If you had told me, as recently as yesterday, that Planned Parenthood has been glibly putting some of its most vulnerable patients at undue risk, I would have been skeptical, on the basis that Planned Parenthood is an organization devoted to providing reproductive health care and defending women’s rights, and that the leaders of the organization are presumably sincerely committed to their own goals, even if they have some controversial beliefs about what that might mean in practice.

But that was yesterday. Today, one of these right-wing undercover video sting outfits released a video from a lunch with Deborah Nucatola, the Senior Director of Medical Services for Planned Parenthood Federation of America and a practicing physician who works at one of the organization’s clinics in California. The activists were posing as potential clients, in the market for fetal tissue, and Nucatola explained in gruesomely blase detail that Planned Parenthood could help, and that their doctors have experience surgically extracting fetuses without crushing too many of the vital organs, and—I mean, I don’t want to talk about it. I just want to offer a few comments, even though it’s not a Texas-specific story, and really shouldn’t be understood as a political one.       

From a pro-life perspective, that is, the discussion in the video is morally appalling, obviously. But I don’t think many pro-choice people would disagree. The abortions Nucatola is discussing would be illegal in many states (including Texas, except in the event of a fatal fetal abnormality) even where a majority of people would describe themselves as pro-choice–or be described by angry conservatives as pro-abortion. Beyond the law, most Americans are personally opposed to late-term abortions, even if they think women should have the legal right to seek them under some circumstances; that’s why late-term abortions are rare, even where they’re legal. (According to the Centers for Disease Control, about 1.4% of all abortions in the country in 2011 took place after the 20-week mark.)

But let’s set all that aside, and assume, for the purposes of discussion, that Planned Parenthood’s statement about the video is 100% true: that their sole purpose in fetal tissue donation is to facilitate medical research; that many of their patients want to donate such tissue and all of them who do so have fully consented to the arrangement; that Planned Parenthood doesn’t realize any financial gain from its role in this, and that any money they receive only helps defray costs; and that the video was selectively edited by ideologically motivated activists with a vested interest in making Nucatola look like Hannibal Lecter crossed with Kermit Gosnell. All of that may actually be true. Even so, what Planned Parenthood is doing here violates the stated ethical principles of Planned Parenthood. This is, again, an organization devoted to providing reproductive health care and defending women’s rights, and their statement points to problems on both fronts. 

First: supporting medical research is an honorable goal, and I can appreciate that donating fetal tissue might be a comfort to parents grieving the loss of an unborn child. Still, when paramedics arrive at a car crash, they don’t treat injuries differently based on whether the injured person is an organ donor, as far as I know. Similarly, a physician providing an abortion should be focused on the care that they are providing to the actual patient in the room, not managing the surgical procedure with a view to minimizing “crushing” that might inconvenience a researcher at some future date, as Nucatola describes.
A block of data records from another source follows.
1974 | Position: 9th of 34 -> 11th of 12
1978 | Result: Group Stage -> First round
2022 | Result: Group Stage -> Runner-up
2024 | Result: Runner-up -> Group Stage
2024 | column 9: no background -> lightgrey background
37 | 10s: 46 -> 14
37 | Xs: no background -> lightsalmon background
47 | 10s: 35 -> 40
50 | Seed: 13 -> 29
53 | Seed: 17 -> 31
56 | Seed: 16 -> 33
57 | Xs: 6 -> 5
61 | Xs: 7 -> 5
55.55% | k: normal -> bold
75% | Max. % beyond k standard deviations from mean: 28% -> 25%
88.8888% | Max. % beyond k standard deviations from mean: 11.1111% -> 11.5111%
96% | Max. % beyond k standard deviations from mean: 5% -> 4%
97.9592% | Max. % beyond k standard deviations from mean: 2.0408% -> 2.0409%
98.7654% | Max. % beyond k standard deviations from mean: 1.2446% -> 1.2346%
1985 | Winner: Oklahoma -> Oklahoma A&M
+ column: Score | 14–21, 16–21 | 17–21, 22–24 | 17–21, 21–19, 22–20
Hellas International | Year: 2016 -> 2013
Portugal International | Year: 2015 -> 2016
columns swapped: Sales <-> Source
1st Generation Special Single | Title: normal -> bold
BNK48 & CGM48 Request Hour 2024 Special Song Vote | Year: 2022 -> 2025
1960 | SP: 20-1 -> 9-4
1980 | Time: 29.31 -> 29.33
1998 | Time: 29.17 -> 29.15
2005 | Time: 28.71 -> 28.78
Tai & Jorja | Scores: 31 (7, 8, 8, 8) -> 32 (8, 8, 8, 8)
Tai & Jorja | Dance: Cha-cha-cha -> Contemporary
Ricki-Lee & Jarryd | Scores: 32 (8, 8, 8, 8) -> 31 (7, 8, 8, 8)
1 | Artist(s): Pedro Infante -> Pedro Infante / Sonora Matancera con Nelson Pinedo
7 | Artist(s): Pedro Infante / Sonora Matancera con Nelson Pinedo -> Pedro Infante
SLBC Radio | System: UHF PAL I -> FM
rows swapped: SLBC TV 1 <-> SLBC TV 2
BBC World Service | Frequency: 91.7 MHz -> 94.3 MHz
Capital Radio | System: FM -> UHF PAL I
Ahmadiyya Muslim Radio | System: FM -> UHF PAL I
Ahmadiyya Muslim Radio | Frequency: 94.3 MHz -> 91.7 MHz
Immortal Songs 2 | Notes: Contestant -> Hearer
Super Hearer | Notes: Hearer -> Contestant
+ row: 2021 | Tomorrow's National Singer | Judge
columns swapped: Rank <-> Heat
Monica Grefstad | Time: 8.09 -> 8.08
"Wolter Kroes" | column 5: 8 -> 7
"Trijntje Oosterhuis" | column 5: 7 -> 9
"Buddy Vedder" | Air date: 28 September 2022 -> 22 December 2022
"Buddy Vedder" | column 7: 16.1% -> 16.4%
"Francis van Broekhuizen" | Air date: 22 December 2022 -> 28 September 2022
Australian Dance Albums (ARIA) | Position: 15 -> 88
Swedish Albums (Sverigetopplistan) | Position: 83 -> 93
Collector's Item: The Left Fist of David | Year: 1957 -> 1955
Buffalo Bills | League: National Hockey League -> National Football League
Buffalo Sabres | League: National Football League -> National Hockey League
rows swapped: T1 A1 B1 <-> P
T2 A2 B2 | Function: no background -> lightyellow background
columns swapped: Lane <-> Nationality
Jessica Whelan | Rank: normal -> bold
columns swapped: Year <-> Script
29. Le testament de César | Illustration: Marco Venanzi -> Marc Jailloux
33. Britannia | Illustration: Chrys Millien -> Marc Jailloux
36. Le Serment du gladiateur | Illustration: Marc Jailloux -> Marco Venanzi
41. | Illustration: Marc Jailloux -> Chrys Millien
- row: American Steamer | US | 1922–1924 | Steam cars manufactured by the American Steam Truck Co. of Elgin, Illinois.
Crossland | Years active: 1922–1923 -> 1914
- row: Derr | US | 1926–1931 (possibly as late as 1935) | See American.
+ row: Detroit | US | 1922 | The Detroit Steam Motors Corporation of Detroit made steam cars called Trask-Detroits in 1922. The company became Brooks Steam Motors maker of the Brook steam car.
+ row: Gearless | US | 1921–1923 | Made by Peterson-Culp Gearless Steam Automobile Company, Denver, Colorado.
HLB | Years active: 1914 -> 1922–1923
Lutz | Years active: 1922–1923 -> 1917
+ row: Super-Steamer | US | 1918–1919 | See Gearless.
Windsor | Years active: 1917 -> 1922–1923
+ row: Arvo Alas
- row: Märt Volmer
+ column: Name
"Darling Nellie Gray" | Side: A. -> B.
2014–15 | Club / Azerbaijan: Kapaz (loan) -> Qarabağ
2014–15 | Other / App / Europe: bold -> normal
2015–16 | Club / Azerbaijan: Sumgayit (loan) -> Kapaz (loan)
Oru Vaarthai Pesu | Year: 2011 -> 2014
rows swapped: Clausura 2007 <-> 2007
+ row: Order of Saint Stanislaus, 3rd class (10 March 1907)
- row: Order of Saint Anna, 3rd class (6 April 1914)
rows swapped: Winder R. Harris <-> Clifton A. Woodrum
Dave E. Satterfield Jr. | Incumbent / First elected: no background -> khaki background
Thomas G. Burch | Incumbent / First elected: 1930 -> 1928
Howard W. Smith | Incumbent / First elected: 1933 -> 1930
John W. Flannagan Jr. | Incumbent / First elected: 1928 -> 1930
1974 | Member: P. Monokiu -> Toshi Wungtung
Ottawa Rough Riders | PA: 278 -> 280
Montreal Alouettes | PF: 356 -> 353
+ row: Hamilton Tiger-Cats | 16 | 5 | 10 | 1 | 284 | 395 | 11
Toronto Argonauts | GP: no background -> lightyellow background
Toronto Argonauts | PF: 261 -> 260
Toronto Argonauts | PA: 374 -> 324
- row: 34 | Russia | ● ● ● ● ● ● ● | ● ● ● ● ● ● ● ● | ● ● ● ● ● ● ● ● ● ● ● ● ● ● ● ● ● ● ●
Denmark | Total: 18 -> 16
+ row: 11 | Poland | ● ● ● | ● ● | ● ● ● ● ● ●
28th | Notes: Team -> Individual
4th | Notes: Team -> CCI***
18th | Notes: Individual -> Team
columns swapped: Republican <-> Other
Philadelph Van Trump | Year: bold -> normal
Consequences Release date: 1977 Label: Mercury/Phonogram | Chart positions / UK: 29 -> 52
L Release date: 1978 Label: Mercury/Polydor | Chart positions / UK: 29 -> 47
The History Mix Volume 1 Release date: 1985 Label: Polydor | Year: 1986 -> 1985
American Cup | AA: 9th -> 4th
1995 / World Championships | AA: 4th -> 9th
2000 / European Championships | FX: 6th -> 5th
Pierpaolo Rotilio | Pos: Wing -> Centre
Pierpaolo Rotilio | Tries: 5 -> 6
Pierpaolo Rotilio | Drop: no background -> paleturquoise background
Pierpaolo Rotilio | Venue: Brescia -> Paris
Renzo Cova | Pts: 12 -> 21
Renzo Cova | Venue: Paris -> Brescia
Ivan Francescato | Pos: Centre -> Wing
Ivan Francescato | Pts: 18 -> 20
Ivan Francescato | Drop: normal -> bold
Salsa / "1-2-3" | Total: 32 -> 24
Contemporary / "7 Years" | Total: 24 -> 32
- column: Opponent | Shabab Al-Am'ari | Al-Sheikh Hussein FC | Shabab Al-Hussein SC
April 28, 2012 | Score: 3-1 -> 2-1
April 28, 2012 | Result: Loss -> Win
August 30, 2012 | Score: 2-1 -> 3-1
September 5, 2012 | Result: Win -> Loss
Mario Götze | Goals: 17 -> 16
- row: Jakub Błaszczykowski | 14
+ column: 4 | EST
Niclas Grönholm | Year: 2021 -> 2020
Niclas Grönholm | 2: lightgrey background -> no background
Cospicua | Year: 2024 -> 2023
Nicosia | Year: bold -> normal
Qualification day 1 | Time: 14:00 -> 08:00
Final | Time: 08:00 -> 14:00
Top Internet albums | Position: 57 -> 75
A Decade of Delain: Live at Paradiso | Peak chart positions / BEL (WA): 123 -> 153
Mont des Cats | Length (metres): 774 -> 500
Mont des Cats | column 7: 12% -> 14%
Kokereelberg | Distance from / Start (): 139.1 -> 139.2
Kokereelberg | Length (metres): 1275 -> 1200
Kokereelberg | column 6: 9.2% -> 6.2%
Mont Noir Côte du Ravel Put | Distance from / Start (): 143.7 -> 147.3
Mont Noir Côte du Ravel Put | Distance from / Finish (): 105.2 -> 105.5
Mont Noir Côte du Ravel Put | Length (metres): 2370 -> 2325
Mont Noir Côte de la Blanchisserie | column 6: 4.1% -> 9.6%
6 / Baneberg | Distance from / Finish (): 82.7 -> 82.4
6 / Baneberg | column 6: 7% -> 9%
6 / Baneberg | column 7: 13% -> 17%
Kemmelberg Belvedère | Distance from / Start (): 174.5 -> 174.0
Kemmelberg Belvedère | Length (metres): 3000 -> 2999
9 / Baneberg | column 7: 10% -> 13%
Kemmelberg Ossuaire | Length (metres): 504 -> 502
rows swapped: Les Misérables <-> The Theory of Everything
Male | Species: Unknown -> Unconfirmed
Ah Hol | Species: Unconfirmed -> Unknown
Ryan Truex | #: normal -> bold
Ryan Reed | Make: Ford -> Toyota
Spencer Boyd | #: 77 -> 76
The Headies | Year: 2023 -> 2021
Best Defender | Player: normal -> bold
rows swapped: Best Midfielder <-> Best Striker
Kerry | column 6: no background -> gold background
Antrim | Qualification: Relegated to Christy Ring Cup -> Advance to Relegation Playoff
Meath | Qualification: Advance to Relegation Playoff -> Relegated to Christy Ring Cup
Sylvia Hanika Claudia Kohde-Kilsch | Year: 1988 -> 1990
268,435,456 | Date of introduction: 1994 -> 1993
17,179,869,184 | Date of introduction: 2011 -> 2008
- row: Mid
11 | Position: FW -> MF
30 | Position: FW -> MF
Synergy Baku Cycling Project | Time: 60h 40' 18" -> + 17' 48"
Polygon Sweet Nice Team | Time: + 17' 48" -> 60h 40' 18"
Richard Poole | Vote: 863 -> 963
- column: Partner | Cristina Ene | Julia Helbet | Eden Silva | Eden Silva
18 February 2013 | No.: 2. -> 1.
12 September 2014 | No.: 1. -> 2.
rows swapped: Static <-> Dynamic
Second: it’s a matter of common sense that a woman who’s decided to terminate a pregnancy isn’t likely to delay the procedure unless she has to. And as any advocate for women will tell you—at regular intervals, whether or not you asked—women in that position are typically more vulnerable than most: perhaps they didn’t have enough money for the procedure, or they had to travel some distance to access care, or they were under the controlling eye of a potentially abusive partner. That complicates Planned Parenthood’s assertion that all of their patients have given “full, appropriate consent” to donate their fetal tissue. Consent doesn’t mean much if it’s given out of guilt, or under suasion from one of the relatively few medical providers willing to perform a procedure that is controversial, stigmatized, and accordingly difficult to access. You’d think that Planned Parenthood, of all places, would be inclined to err on the side of caution.

When an organization like Planned Parenthood is caught up in controversy, there’s a natural tendency for its supporters, used to such controversies, to circle the wagons. In this case, I think that mentality would be counterproductive. Since we don’t live in a cartoon universe full of heroes and supervillains, the fetal tissue donation program can’t be as groteque or sinister as some right-wingers are describing it to be. Given Nucatola’s ballpark figures, for example, it hardly seems like the organization is making a killing (so to speak) in the lucrative market for dismembered babies. Still, it’s reasonable for people who support Planned Parenthood’s stated goals to have qualms about practices that undermine those goals, deliberately or not—even if pro-life activists are the ones who raised the alarm.